There is a ton of misinformation with the term nearfield and its use for the home market. Nearfield, midfield, farfield or main monitor are pro terms and basically have two criteria that needs to be met. One is that the sound is coherent at that distance. For instance a large tower speaker will not have coherent sound from its woofers, midranges and tweeter from a half meter away. This would not be considered a nearfield speaker. The other is SPL/ volume level. It ineeds to reach a certain volume at a given distance. The further away one listens, the larger speaker will be needed to reach that volume. In the home market not everyone listens that loud, so they might not need the larger speakers.

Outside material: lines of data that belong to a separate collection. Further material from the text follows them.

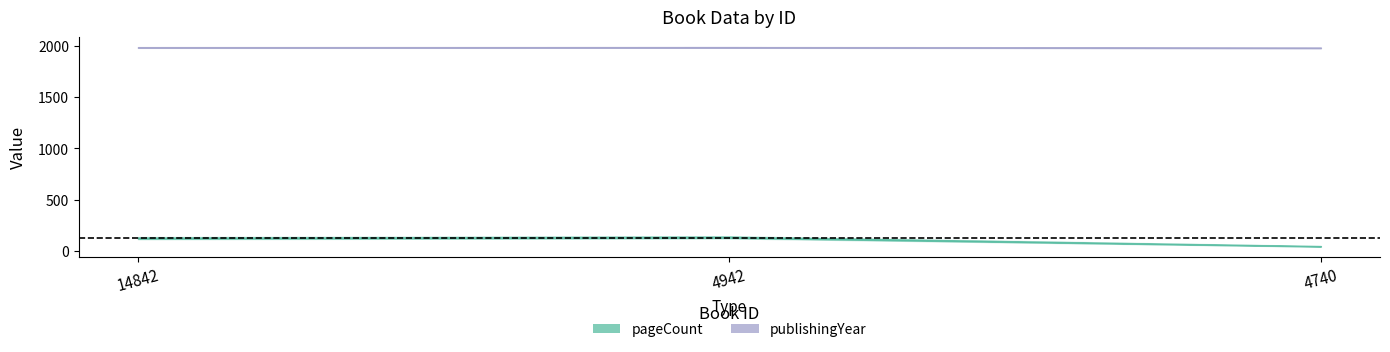

Which series has the widest spread of values?

pageCount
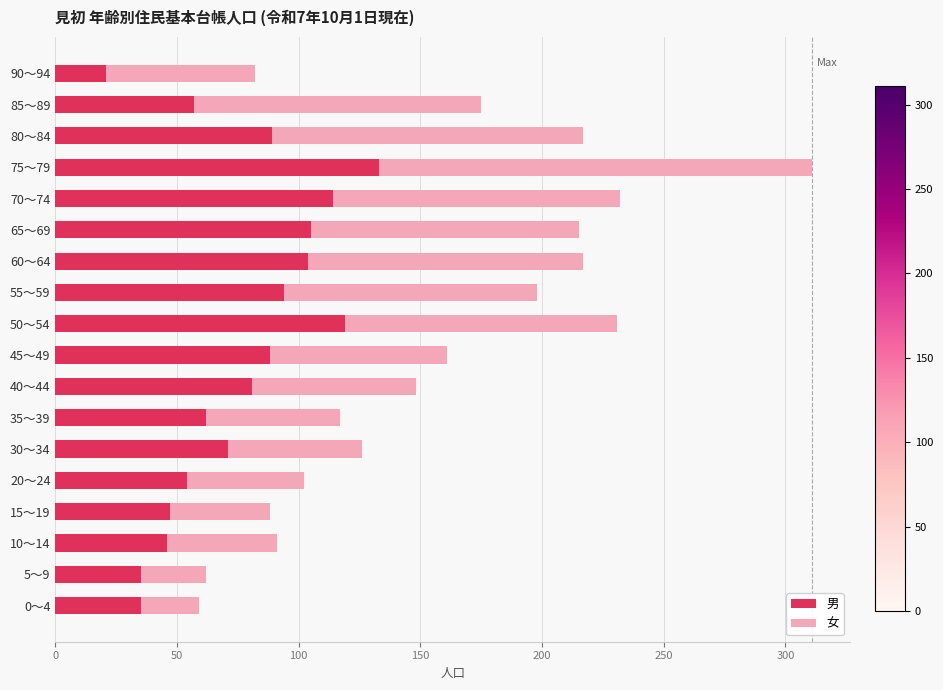

What is the sum of all 男 values?

1355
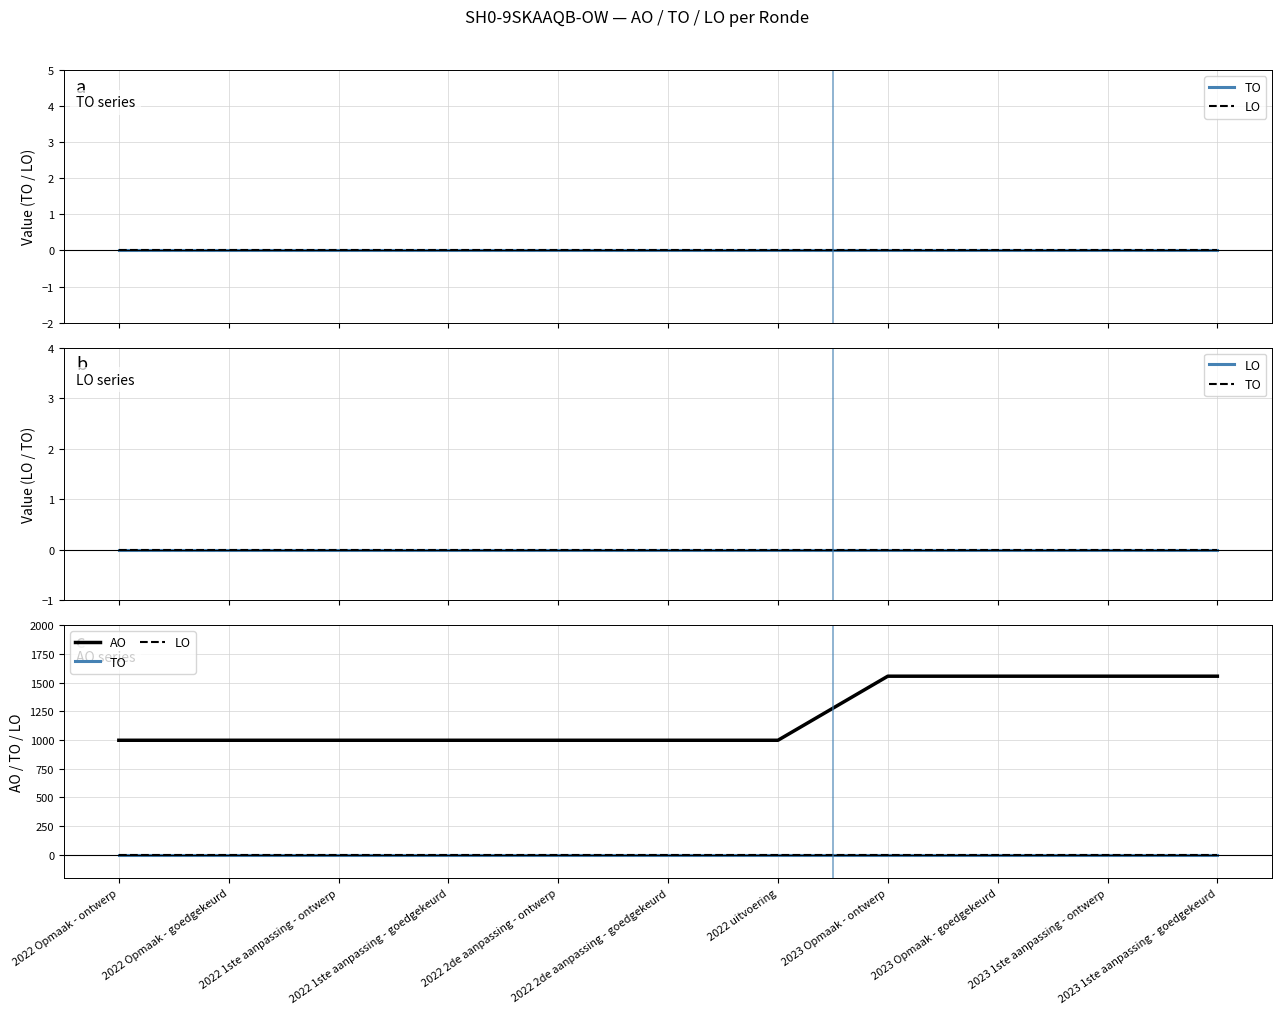

True or false: AO and TO intersect in this chart.

False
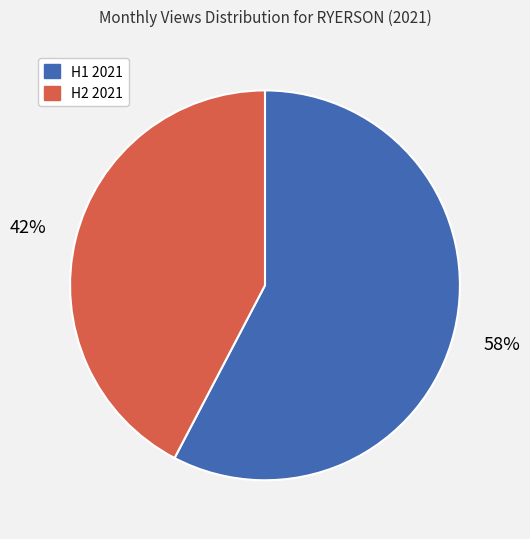

Does any single category account for the majority?

Yes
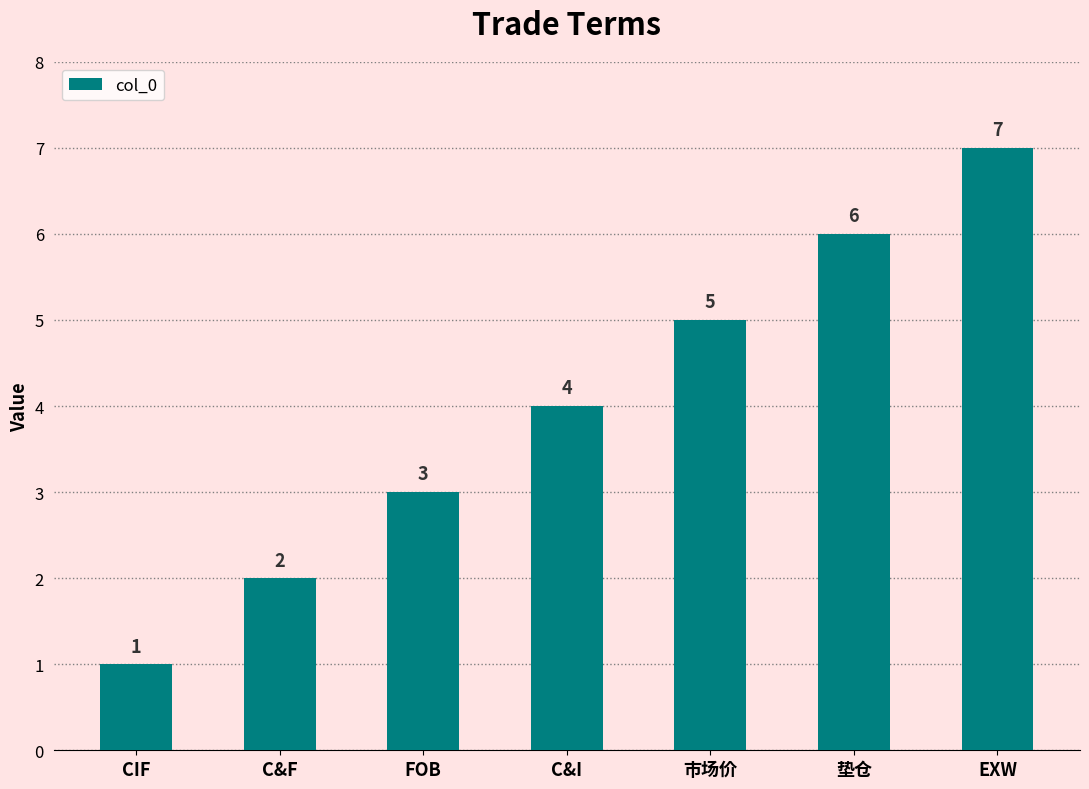

What is the average value?

4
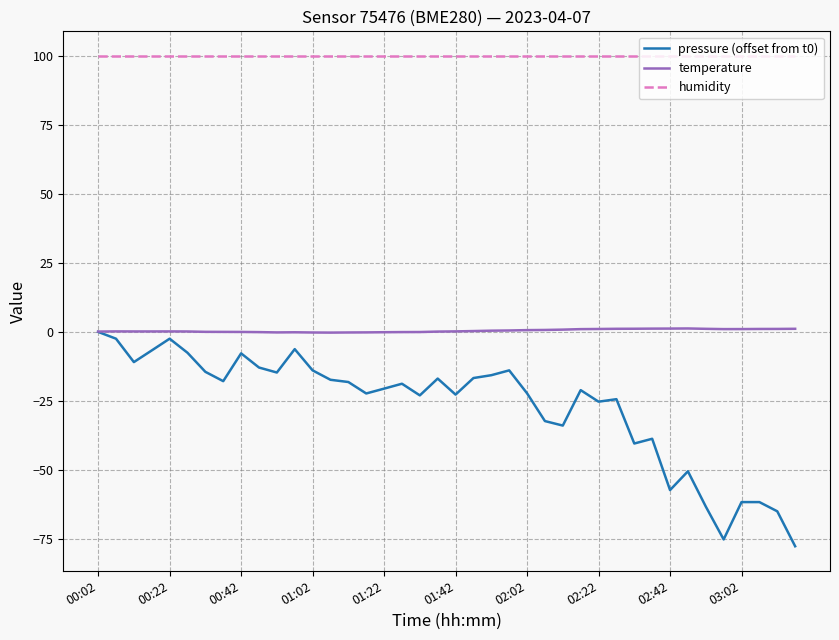

True or false: humidity and pressure (offset from t0) intersect in this chart.

False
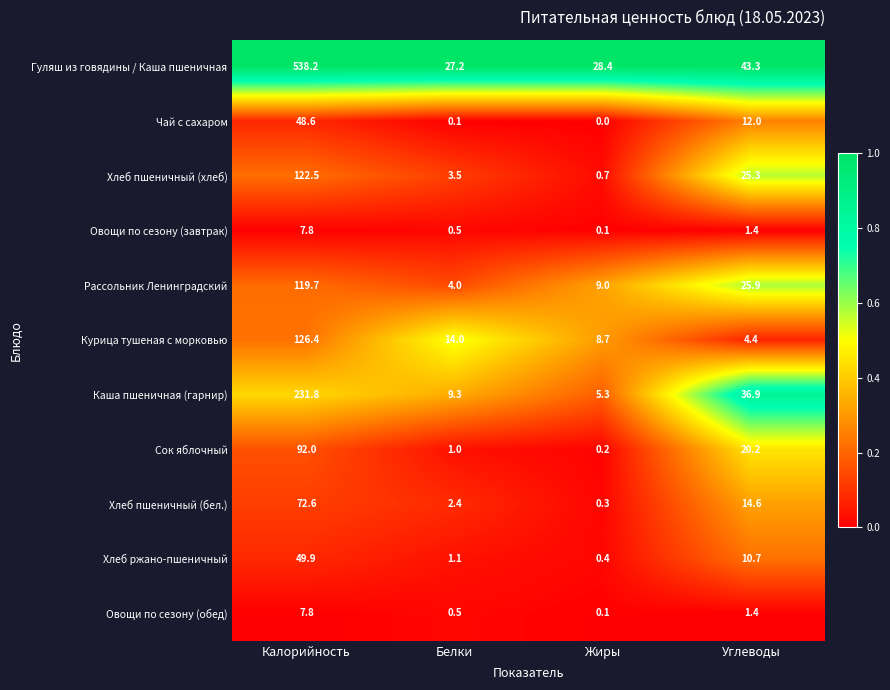

Is it true that Хлеб пшеничный (бел.) equals 14.6 at Углеводы?

True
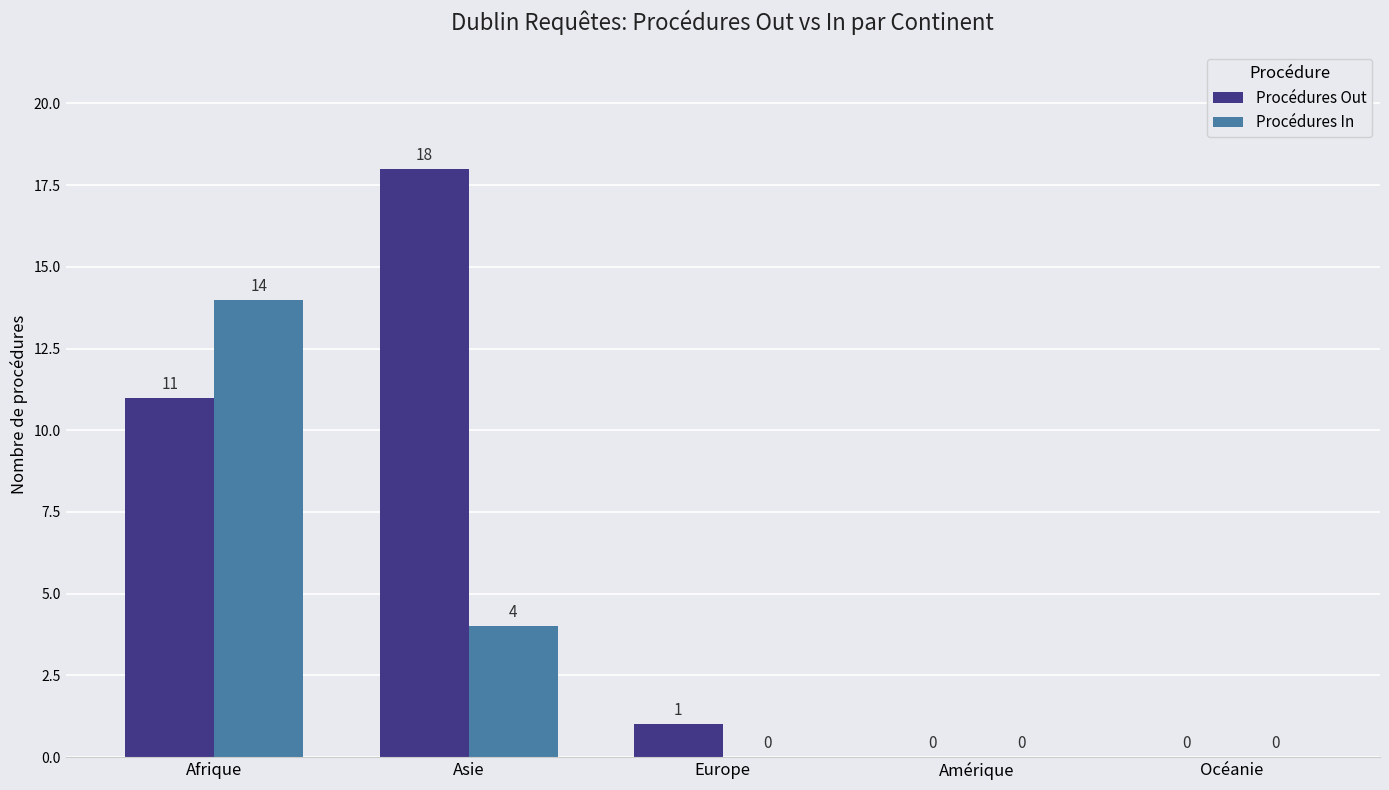

What is the average value of the Procédures Out series?

6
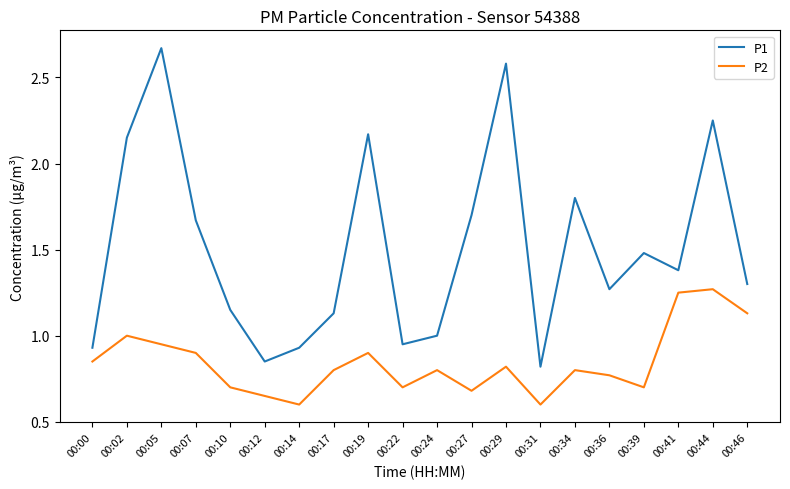

What is the difference between the P1 values at 00:46 and 00:07?

0.4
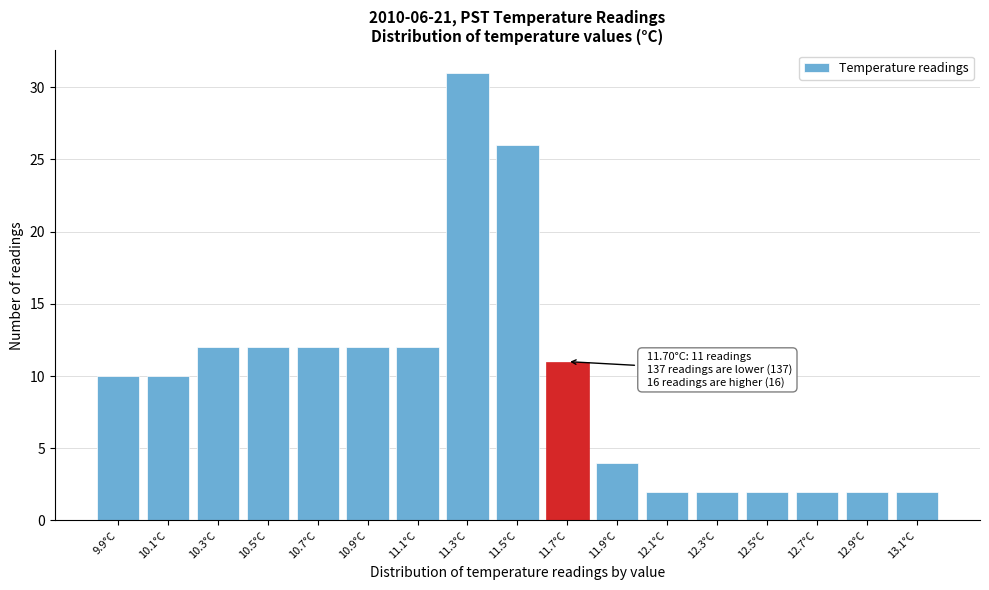

Reading right to left, list all the values displayed in this chart.

13.1°C=2	12.9°C=2	12.7°C=2	12.5°C=2	12.3°C=2	12.1°C=2	11.9°C=4	11.7°C=11	11.5°C=26	11.3°C=31	11.1°C=12	10.9°C=12	10.7°C=12	10.5°C=12	10.3°C=12	10.1°C=10	9.9°C=10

If you want louder, you need a larger speaker like a tower in the home market or one of the larger monitors in the pro world.
If you sit further than 3m the sound is not going to all of a sudden turn to garbage and become distorted, crackling, scratchy or sound terrible. Sound disperses based off of physics. You will find consumer speakers that behave simiarly to these that people use for hifi. Their directivity is similar, their frequency response is similar. Their preference score is similar. Nothing about this means it can't be used further away except if a louder volume is desired then you need a larger speaker. The Kef R3 or R3 Meta come to mind for a similar design and people use them all the time for hifi listening more than 2-3m away. For some reason people think because this is labeled nearfield that you can't use it further away.
If these play loud enough for your needs than I think it is an excellent choice. I would go with the bigger sub as suggested if possible.